Samuel Laws
From Wikipedia, the free encyclopedia
The Rev. Dr. Samuel Spahr Laws (March 23, 1824- January 9, 1921) was an American minister, professor, physician, college president, businessman and inventor best known today as the inventor of the ticker tape machine.
He was an 1848 graduate and class valedictorian of Miami University in Oxford, Ohio during the period history when an impressive roster of men emerged from that small college in Ohio to accomplish great feats for society. In 1863, Laws, manager of New York City's Gold Exchange and an amateur electrician, invented the gold indicator to put an end to the crush of messenger boys scurrying into the Exchange and back out to their clients with the latest gold price in hand. As the price of gold changed, an electrical signal sent from the trading floor would cause a hand on the device--a clocklike dial rimmed with numerals--to move until it pointed to the latest trading price.
Laws initially placed a gold indicator in a window at the Exchange, but he soon began installing them, through his newly founded Reporting Telegraph Co., in brokerage firms throughout Manhattan and pushing the latest prices of gold over the telegraph wires. Thus, as early as 1866, brokerage houses willing to pay the monthly fee could base trades on up-to-the-minute market information rather than waiting for runners to bring the news. In June 1869, Laws hired a penniless would-be inventor named Thomas A. Edison as mechanical supervisor.

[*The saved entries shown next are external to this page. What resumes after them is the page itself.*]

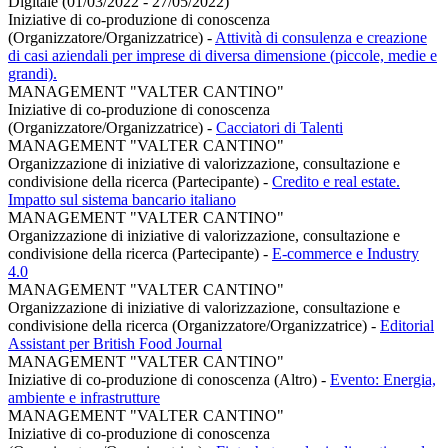
Digitale (01/03/2022 - 27/05/2022)
Iniziative di co-produzione di conoscenza
(Organizzatore/Organizzatrice)
-
Attività di consulenza e creazione
di casi aziendali per imprese di diversa dimensione (piccole, medie e
grandi).
MANAGEMENT "VALTER CANTINO"
Iniziative di co-produzione di conoscenza
(Organizzatore/Organizzatrice)
-
Cacciatori di Talenti
MANAGEMENT "VALTER CANTINO"
Organizzazione di iniziative di valorizzazione, consultazione e
condivisione della ricerca (Partecipante)
-
Credito e real estate.
Impatto sul sistema bancario italiano
MANAGEMENT "VALTER CANTINO"
Organizzazione di iniziative di valorizzazione, consultazione e
condivisione della ricerca (Partecipante)
-
E-commerce e Industry
4.0
MANAGEMENT "VALTER CANTINO"
Organizzazione di iniziative di valorizzazione, consultazione e
condivisione della ricerca (Organizzatore/Organizzatrice)
-
Editorial
Assistant per British Food Journal
MANAGEMENT "VALTER CANTINO"
Iniziative di co-produzione di conoscenza (Altro)
-
Evento: Energia,
ambiente e infrastrutture
MANAGEMENT "VALTER CANTINO"
Iniziative di co-produzione di conoscenza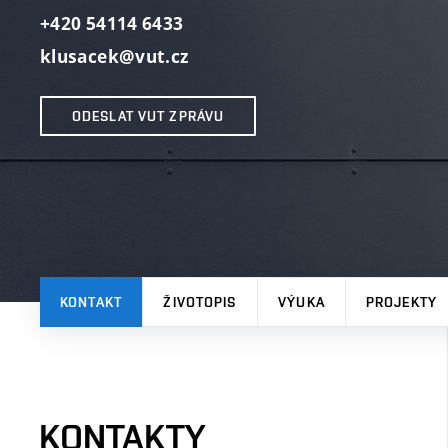
+420 54114 6433
klusacek@vut.cz
ODESLAT VUT ZPRÁVU
KONTAKT
ŽIVOTOPIS
VÝUKA
PROJEKTY
KONTAKTY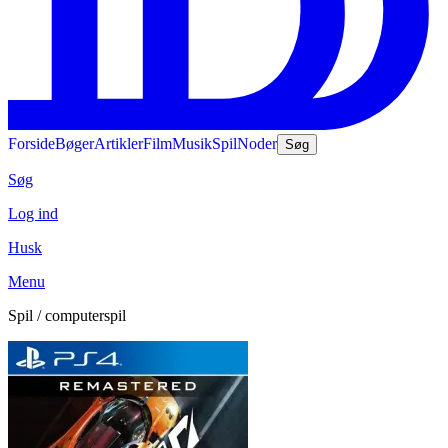
Forside
Bøger
Artikler
Film
Musik
Spil
Noder
Søg
Søg
Log ind
Husk
Menu
Spil / computerspil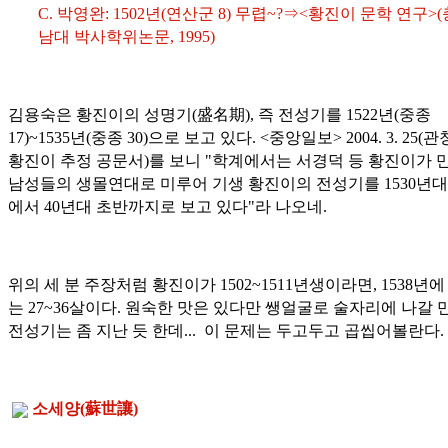
C. 박영완: 1502년(연산군 8) 무렵~?⇒<황진이 문학 연구>(
남대 박사학위논문, 1995)
김용숙은 황진이의 성명기(
盛名期
), 즉 전성기를 1522년(중종
17)~1535년(중종 30)으로 보고 있다. <중앙일보> 2004. 3. 25(
황진이 추정 공문서)를 보니 "학계에서는 서경덕 등 황진이가 
남성들의 생몰연대로 미루어 기생 황진이의 전성기를 1530년대
에서 40년대 초반까지로 보고 있다"라 나오네.
위의 세 분 주장처럼 황진이가 1502~1511년생이라면, 1538년에
는 27~36살이다. 원숙한 맛은 있다만 쌩얼굴로 술자리에 나갈 
전성기는 좀 지난 듯 한데... 이 문제는 두고두고 곱씹어볼란다.
소세양(
蘇世讓
)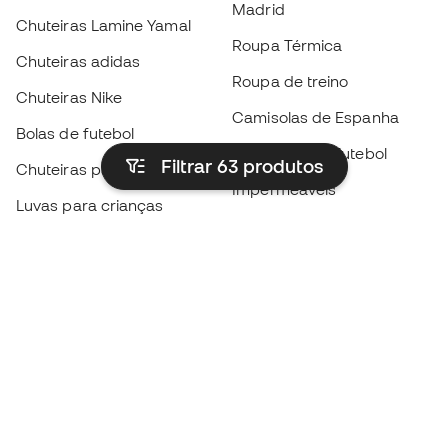
Madrid
Chuteiras Lamine Yamal
Roupa Térmica
Chuteiras adidas
Roupa de treino
Chuteiras Nike
Camisolas de Espanha
Bolas de futebol
Camisolas de futebol
Filtrar 63
produtos
Chuteiras para crianças
Impermeáveis
Luvas para crianças
Caneleiras
Sapatilhas para crianças
Roupa de guarda-redes
Roupa de futebol para
crianças
Black Friday
Luvas de guarda-redes
Torna-te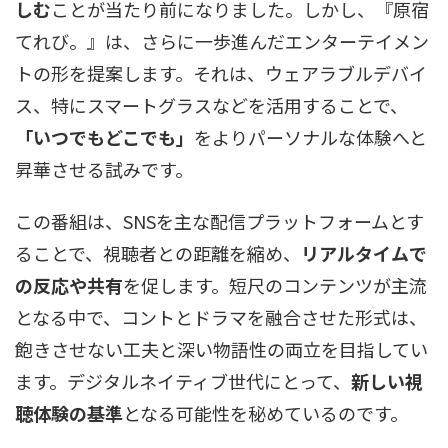
しむ
ことが当たり前になりました。しかし、『原宿
てれび。』は、さらに一歩進んだエンターテイメン
トの形を提案します。それは、ウェアラブルデバイ
ス、特にスマートグラスなどを活用することで、
「いつでもどこでも」
をよりパーソナルな体験へと
昇華させる試みです。
この番組は、SNSを主な配信プラットフォームとす
ることで、視聴者との距離を縮め、
リアルタイムで
の反応や共有
を促します。短尺のコンテンツが主流
となる中で、コントとドラマを融合させた形式は、
飽きさせない工夫と深い物語性の両立を目指してい
ます。デジタルネイティブ世代にとって、
新しい視
聴体験の基準
となる可能性を秘めているのです。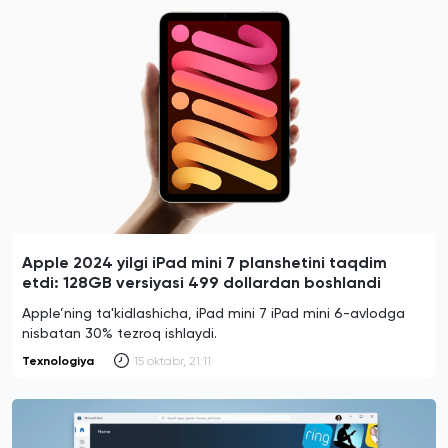
Apple 2024 yilgi iPad mini 7 planshetini taqdim
etdi: 128GB versiyasi 499 dollardan boshlandi
Apple’ning ta'kidlashicha, iPad mini 7 iPad mini 6-avlodga
nisbatan 30% tezroq ishlaydi.
Texnologiya
15 oktabr, 21:11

Laws was also a Presbyterian clergyman, and served as president of Westminster College, Missouri (1854-61) and the University of Missouri (1876-89). In addition to Miami, he had earned degrees in religion from the Princeton Theological Seminary, in law from Columbia University and medicine from the Bellevue Hospital Medical College.
Miami University named the building that houses most of the Richard T. Farmer School of Business after Laws, and at the University of Missouri-Columbia, residential building Laws Hall was also named for Laws.